TASK OBJECTIVE: Copy all lines below exactly as written. Leave pictures out.

DATA TO PROCESS:
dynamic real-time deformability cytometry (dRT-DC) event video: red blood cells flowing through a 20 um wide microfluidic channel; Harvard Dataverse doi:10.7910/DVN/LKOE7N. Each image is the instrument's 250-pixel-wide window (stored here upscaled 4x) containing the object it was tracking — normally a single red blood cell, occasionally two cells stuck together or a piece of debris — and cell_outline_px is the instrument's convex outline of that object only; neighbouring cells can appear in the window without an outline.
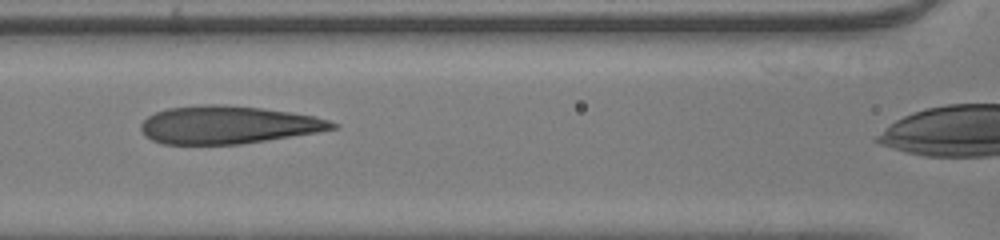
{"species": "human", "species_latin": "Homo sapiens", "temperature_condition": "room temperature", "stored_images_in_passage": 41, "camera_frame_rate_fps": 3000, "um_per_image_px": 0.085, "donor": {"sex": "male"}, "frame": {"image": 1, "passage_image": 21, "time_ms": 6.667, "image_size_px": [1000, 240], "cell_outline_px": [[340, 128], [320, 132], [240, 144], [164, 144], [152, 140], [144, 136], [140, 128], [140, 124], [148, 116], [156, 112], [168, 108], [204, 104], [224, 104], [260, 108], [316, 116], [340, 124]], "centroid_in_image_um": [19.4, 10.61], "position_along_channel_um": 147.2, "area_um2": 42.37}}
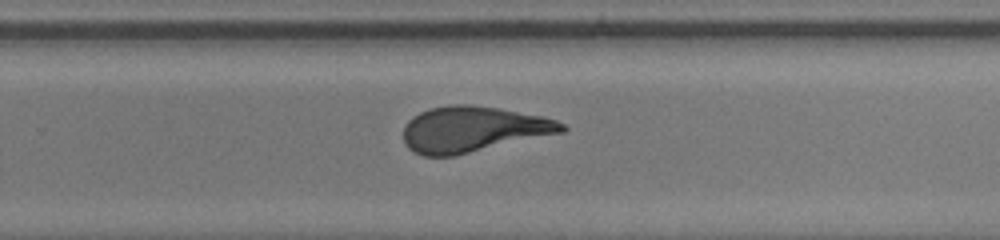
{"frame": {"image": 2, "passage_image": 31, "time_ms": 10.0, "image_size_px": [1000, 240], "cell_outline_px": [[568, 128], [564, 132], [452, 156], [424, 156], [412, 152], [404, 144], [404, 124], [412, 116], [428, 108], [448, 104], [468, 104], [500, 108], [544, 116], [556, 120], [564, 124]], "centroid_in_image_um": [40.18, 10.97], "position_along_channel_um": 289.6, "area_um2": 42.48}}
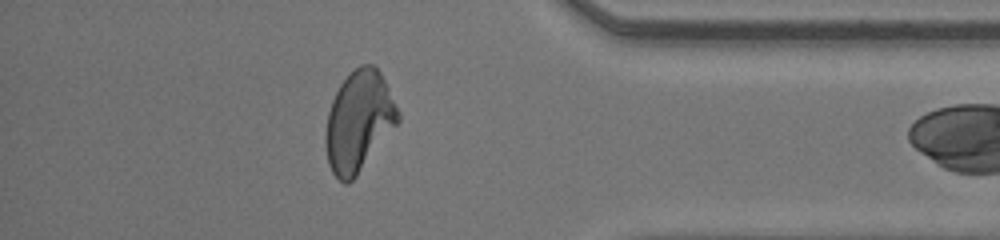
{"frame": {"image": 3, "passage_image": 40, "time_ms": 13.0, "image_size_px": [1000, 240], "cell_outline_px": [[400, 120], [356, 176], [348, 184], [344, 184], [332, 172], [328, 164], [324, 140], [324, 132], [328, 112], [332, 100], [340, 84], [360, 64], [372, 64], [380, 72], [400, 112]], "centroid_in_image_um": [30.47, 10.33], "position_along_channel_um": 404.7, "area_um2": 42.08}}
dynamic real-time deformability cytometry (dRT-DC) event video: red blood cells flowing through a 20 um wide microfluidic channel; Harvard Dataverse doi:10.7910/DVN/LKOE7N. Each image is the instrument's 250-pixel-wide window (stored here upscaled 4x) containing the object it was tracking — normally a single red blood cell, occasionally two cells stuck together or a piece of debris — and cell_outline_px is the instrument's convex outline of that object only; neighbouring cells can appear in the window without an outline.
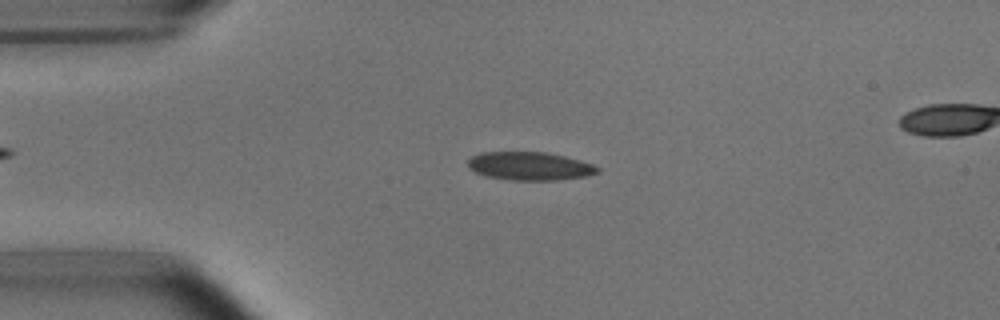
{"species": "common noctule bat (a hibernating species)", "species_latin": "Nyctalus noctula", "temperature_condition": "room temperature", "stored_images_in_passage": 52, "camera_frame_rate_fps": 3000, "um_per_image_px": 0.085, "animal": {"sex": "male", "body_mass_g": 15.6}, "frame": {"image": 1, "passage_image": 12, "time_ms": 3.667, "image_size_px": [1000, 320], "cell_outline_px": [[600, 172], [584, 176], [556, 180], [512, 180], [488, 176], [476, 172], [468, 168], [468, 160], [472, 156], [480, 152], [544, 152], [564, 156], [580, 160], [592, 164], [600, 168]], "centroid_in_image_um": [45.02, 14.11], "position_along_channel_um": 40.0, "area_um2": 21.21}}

RESPONSE TO THE TASK:
dynamic real-time deformability cytometry (dRT-DC) event video: red blood cells flowing through a 20 um wide microfluidic channel; Harvard Dataverse doi:10.7910/DVN/LKOE7N. Each image is the instrument's 250-pixel-wide window (stored here upscaled 4x) containing the object it was tracking — normally a single red blood cell, occasionally two cells stuck together or a piece of debris — and cell_outline_px is the instrument's convex outline of that object only; neighbouring cells can appear in the window without an outline.
{"species": "human", "species_latin": "Homo sapiens", "temperature_condition": "room temperature", "stored_images_in_passage": 41, "camera_frame_rate_fps": 3000, "um_per_image_px": 0.085, "donor": {"sex": "male"}, "frame": {"image": 1, "passage_image": 21, "time_ms": 6.667, "image_size_px": [1000, 240], "cell_outline_px": [[340, 128], [320, 132], [240, 144], [164, 144], [152, 140], [144, 136], [140, 128], [140, 124], [148, 116], [156, 112], [168, 108], [204, 104], [224, 104], [260, 108], [316, 116], [340, 124]], "centroid_in_image_um": [19.4, 10.61], "position_along_channel_um": 147.2, "area_um2": 42.37}}
{"frame": {"image": 2, "passage_image": 31, "time_ms": 10.0, "image_size_px": [1000, 240], "cell_outline_px": [[568, 128], [564, 132], [452, 156], [424, 156], [412, 152], [404, 144], [404, 124], [412, 116], [428, 108], [448, 104], [468, 104], [500, 108], [544, 116], [556, 120], [564, 124]], "centroid_in_image_um": [40.18, 10.97], "position_along_channel_um": 289.6, "area_um2": 42.48}}
{"frame": {"image": 3, "passage_image": 40, "time_ms": 13.0, "image_size_px": [1000, 240], "cell_outline_px": [[400, 120], [356, 176], [348, 184], [344, 184], [332, 172], [328, 164], [324, 140], [324, 132], [328, 112], [332, 100], [340, 84], [360, 64], [372, 64], [380, 72], [400, 112]], "centroid_in_image_um": [30.47, 10.33], "position_along_channel_um": 404.7, "area_um2": 42.08}}
dynamic real-time deformability cytometry (dRT-DC) event video: red blood cells flowing through a 20 um wide microfluidic channel; Harvard Dataverse doi:10.7910/DVN/LKOE7N. Each image is the instrument's 250-pixel-wide window (stored here upscaled 4x) containing the object it was tracking — normally a single red blood cell, occasionally two cells stuck together or a piece of debris — and cell_outline_px is the instrument's convex outline of that object only; neighbouring cells can appear in the window without an outline.
{"species": "common noctule bat (a hibernating species)", "species_latin": "Nyctalus noctula", "temperature_condition": "room temperature", "stored_images_in_passage": 52, "camera_frame_rate_fps": 3000, "um_per_image_px": 0.085, "animal": {"sex": "male", "body_mass_g": 15.6}, "frame": {"image": 1, "passage_image": 12, "time_ms": 3.667, "image_size_px": [1000, 320], "cell_outline_px": [[600, 172], [584, 176], [556, 180], [512, 180], [488, 176], [476, 172], [468, 168], [468, 160], [472, 156], [480, 152], [544, 152], [564, 156], [580, 160], [592, 164], [600, 168]], "centroid_in_image_um": [45.02, 14.11], "position_along_channel_um": 40.0, "area_um2": 21.21}}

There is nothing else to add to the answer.